WHAT TO WORK ON.
(A) In the passage about Markle and the royal wedding, copy the section between "To be biracial—or" and "talking about race.", inclusive, substituting "Coming of age" for "Growing up".
(B) Continue the passage about Markle and the royal wedding from its last sentence.

TEXT PASSAGE.

┄┄┄┄┄┄

Markle was not born into poverty, but neither has she lived with aristocratic privilege. Her career and relationships both appear to have stumbled and then succeeded through a combination of merit and luck. She built an acting career and embraced her interests, using her platform to champion causes like feminism and the environment. She also happens to be marrying Prince Harry, the fun-loving and somewhat renegade royal, who has landed in trouble in the past. But his recent charity work and openness about his struggle with mental-health issues has endeared him to a public hungry for authenticity.
Wrapped up in all this is the question of the British dream—whether such a thing exists, and if it does, what it means for a class system that is anti-meritocratic and socially immobile at its roots. And wrapped up in all that is the changing racial and cultural makeup of Britain. The latest census data revealed that people who are, like Markle, biracial are the fastest growing demographic group, with the number of people of mixed heritage almost doubling between 2001 and 2011.
Which brings us to the wedding. The historian Eric Hobsbawm, analyzing the “secular magic of monarchy,” suggested that while it’s tempting to ask what role a royal wedding plays in a time of social change, it is often because of that change that the weddings have such significance.
It is the perfect stage for a drama that brings together Britain’s love affair with its tradition, in the figure of Prince Harry, and the symbol of its future, in the character of a brown woman.
Rather than reject the monarchy, the couple are participating in its greatest contemporary act of renewal, by marrying with a huge amount of pomp and circumstance in a ritual seen by millions.
To be biracial—or mixed race, as it is more commonly known in the U.K.—was not always a talked-about phenomenon. Growing up in Britain in the 1980s and ’90s with, like Markle, a mother of African heritage, I was acutely aware of my visible otherness, especially in a society that was highly racialized but also deeply uncomfortable talking about race.
Britain is a cluster of islands populated by immigration. But the diaspora stretches back so many thousands of years that few Brits imagine it this way. Most are unaware that groups now considered indigenous, like the Angles and Saxons, were themselves migrants in the first millennium A.D. Their presence is predated by people of color, including Africans who have lived in Britain since at least the Roman times.

┄┄┄┄┄┄

[Extracted records]

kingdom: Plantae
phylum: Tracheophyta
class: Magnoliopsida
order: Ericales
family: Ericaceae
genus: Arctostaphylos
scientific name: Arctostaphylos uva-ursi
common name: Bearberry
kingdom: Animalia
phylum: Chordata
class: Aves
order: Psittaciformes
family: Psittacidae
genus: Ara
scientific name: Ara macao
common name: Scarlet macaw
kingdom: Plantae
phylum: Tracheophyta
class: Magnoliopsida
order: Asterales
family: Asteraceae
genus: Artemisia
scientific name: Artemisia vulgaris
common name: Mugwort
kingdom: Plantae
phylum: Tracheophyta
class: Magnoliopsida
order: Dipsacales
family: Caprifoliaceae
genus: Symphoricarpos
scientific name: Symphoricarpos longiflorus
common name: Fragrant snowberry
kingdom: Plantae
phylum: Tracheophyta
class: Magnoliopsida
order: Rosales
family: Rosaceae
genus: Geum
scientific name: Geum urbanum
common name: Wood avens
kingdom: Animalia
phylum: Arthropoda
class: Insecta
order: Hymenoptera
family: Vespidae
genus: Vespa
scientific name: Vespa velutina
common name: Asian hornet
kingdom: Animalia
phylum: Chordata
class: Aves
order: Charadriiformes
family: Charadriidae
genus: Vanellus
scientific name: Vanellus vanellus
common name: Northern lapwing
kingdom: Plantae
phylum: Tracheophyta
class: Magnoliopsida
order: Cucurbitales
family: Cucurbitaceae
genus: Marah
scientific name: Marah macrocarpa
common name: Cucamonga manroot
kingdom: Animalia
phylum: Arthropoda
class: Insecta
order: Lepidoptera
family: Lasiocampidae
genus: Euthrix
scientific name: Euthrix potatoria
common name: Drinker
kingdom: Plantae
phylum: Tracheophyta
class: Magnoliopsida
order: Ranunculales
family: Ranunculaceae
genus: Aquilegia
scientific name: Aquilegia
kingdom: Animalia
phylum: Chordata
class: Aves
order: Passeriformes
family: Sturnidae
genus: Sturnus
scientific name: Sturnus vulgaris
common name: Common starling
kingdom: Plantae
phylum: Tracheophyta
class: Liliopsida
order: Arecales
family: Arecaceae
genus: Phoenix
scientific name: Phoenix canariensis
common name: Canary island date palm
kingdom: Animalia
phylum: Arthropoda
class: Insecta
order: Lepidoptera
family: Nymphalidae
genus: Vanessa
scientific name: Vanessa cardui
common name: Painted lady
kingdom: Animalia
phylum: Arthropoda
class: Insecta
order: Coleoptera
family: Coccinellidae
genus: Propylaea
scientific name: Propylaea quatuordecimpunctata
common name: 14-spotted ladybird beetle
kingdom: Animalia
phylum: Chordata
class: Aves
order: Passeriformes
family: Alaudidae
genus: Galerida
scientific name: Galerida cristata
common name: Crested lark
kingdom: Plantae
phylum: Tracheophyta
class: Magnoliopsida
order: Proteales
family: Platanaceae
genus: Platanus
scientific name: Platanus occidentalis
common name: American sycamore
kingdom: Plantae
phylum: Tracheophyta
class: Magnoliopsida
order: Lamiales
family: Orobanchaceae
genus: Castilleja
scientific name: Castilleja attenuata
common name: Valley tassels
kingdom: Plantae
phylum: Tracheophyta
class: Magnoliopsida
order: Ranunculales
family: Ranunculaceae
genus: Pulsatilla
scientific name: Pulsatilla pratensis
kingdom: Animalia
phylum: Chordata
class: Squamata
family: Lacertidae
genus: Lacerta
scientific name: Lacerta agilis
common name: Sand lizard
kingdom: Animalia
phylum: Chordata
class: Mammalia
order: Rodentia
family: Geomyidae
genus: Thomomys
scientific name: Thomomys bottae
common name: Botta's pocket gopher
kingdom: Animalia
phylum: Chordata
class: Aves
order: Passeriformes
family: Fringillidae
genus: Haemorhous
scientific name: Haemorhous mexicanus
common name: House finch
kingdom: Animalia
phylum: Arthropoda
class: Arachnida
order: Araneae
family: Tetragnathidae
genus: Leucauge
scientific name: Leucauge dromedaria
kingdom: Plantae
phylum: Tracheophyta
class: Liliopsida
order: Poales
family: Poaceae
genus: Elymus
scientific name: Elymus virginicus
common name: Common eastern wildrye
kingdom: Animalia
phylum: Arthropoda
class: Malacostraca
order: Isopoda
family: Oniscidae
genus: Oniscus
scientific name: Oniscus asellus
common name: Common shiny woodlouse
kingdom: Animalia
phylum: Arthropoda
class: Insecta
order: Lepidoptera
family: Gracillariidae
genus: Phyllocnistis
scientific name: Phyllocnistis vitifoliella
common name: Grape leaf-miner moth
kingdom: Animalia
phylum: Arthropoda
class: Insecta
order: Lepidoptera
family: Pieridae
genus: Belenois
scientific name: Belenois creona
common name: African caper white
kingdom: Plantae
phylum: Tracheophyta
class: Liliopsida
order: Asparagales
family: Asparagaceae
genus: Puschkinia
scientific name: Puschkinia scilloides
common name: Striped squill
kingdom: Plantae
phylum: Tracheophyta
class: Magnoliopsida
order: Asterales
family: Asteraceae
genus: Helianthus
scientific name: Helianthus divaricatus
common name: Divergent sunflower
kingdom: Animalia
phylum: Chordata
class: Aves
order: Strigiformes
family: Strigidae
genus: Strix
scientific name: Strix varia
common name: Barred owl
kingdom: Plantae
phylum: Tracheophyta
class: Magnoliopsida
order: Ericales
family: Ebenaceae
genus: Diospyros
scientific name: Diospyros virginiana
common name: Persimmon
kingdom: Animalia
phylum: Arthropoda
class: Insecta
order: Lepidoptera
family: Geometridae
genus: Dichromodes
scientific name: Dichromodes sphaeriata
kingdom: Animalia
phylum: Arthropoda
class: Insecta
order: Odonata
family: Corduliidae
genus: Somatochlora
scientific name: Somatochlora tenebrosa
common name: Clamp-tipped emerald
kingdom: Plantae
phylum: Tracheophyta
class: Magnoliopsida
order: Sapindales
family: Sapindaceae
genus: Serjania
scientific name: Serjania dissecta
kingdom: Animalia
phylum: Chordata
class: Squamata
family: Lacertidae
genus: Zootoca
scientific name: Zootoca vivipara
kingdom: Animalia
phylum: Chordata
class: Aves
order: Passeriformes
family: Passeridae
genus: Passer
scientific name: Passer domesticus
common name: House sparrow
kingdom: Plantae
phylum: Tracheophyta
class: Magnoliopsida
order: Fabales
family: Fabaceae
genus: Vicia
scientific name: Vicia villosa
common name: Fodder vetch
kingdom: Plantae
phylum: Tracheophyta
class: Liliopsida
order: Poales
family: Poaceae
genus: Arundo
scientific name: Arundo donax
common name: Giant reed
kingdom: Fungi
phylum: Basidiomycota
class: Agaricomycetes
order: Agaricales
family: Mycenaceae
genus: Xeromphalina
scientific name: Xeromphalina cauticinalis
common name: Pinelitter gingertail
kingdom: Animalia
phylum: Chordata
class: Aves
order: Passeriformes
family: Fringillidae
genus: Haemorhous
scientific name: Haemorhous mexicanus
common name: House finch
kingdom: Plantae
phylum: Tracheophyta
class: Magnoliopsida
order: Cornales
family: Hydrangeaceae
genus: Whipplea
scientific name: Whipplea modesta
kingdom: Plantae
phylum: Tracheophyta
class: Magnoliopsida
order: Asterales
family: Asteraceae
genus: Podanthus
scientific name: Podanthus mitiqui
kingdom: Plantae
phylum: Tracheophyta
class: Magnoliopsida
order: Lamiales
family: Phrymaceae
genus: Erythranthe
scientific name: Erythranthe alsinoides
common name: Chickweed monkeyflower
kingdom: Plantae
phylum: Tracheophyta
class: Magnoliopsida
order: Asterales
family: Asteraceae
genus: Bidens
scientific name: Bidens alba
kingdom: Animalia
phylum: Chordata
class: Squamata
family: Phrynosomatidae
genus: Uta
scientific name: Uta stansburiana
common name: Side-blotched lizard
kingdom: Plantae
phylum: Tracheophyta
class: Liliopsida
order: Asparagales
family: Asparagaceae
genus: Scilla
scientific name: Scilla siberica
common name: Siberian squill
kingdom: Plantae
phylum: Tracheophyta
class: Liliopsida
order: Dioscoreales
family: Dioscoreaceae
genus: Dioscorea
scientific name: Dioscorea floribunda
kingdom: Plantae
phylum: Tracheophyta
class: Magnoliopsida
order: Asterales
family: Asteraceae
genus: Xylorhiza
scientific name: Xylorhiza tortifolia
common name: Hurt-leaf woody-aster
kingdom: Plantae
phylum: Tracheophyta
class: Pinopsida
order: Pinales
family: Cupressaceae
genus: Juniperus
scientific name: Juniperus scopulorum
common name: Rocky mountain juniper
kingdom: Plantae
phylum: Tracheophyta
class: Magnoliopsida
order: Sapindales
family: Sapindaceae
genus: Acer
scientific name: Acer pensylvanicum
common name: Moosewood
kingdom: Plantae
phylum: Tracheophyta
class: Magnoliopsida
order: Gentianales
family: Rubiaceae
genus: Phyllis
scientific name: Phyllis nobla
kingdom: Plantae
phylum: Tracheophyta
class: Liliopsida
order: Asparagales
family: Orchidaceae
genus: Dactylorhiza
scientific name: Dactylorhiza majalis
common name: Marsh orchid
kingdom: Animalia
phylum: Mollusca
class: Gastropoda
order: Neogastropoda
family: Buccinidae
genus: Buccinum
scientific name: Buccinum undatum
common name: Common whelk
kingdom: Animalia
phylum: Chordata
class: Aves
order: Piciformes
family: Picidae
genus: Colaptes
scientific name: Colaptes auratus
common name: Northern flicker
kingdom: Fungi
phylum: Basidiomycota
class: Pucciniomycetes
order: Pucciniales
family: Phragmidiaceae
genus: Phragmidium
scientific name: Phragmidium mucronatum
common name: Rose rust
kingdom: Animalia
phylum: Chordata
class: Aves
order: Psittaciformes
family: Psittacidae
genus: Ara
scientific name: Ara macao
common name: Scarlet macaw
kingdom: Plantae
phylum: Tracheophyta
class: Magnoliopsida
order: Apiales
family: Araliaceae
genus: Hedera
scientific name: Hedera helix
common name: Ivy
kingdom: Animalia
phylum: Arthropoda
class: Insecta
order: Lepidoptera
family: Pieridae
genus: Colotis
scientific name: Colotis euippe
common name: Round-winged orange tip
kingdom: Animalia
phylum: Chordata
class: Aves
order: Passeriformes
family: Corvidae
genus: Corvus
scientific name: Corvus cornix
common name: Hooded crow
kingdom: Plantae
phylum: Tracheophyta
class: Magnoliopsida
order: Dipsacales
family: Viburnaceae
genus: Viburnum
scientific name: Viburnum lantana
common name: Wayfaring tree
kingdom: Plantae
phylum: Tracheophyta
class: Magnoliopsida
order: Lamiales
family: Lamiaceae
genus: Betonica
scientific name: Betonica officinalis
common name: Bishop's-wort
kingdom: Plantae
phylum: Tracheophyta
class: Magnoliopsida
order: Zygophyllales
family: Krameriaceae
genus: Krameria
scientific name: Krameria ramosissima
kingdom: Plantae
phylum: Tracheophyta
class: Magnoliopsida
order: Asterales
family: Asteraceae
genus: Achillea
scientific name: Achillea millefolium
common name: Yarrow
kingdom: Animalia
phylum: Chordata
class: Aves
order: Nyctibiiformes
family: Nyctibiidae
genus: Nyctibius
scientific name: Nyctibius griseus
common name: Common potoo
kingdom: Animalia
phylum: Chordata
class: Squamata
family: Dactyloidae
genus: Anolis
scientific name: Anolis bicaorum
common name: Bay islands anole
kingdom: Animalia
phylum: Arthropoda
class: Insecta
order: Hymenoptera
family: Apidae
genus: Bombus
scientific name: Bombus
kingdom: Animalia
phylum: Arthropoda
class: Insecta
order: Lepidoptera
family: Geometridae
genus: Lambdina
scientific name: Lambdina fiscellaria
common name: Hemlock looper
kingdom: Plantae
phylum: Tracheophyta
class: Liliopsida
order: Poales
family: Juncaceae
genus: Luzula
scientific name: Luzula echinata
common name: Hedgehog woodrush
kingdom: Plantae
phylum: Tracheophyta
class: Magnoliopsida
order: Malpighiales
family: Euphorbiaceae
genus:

┄┄┄┄┄┄

SOLVED TASKS.
(A)
To be biracial—or mixed race, as it is more commonly known in the U.K.—was not always a talked-about phenomenon. Coming of age in Britain in the 1980s and ’90s with, like Markle, a mother of African heritage, I was acutely aware of my visible otherness, especially in a society that was highly racialized but also deeply uncomfortable talking about race.

(B)
Many contemporary black British people trace their family history to the British empire, and especially the period of mass immigration shortly after World War II. The changing face of Britain’s communities during the 20th century was an integral part of its postwar renewal, and yet it created a hostile backlash that still reverberates today. It’s a hostility that many British people of color perceive instinctively in the political debate that has weaponized immigration and one that is rooted in the idea that Britishness is at its core a white identity.
The royal family has not traditionally been an agent of change in this respect. During my childhood, the spectacle of an exclusively white monarchy and aristocracy helped reinforce the notion that Britishness was white. It was taken for granted that the royals appeared to make up a deliberately, permanently, white institution. Their main role in my life was to make me feel excluded from the country.
I was not alone in feeling this way. “The royal family don’t stand for us. They never have,” says Candice Carty-Williams, author of a forthcoming novel, Queenie, which has already been referred to as the “black Bridget Jones.” “Black people would have been slaves to them. They are not friends with any of us. When we watch The Crown or Downton Abbey, there are never any black people. There is a history of them not having any interest in us.”
There is discernible weariness among some black British people that the idea of a biracial woman’s joining the royal family would make any discernible difference to race in Britain, where the odds remain stacked against people of color. Forty percent of families from black African and Caribbean backgrounds live in low-income households in Britain, compared with 19% of white families. Twenty-three percent of young black people and 25% of young Bangladeshi and Pakistani youth are unemployed, more than double the number of white job seekers of the same age. And there is some evidence that these figures are getting worse.
Others, however, regard the royal family as a symbolic institution, where the visibility of a woman of color in a position of such status sends a powerful message. “Black excellence in the royal family is a cool idea from a contemporary point of view,” says Lola Adesioye, a British writer and journalist, who is based in the U.S. “How did this girl—who is not only of color, but didn’t go to the same schools or universities as the royals, who wasn’t even raised in the U.K., and so has all these points of difference and otherness—get to this place? It says a lot about diversification.”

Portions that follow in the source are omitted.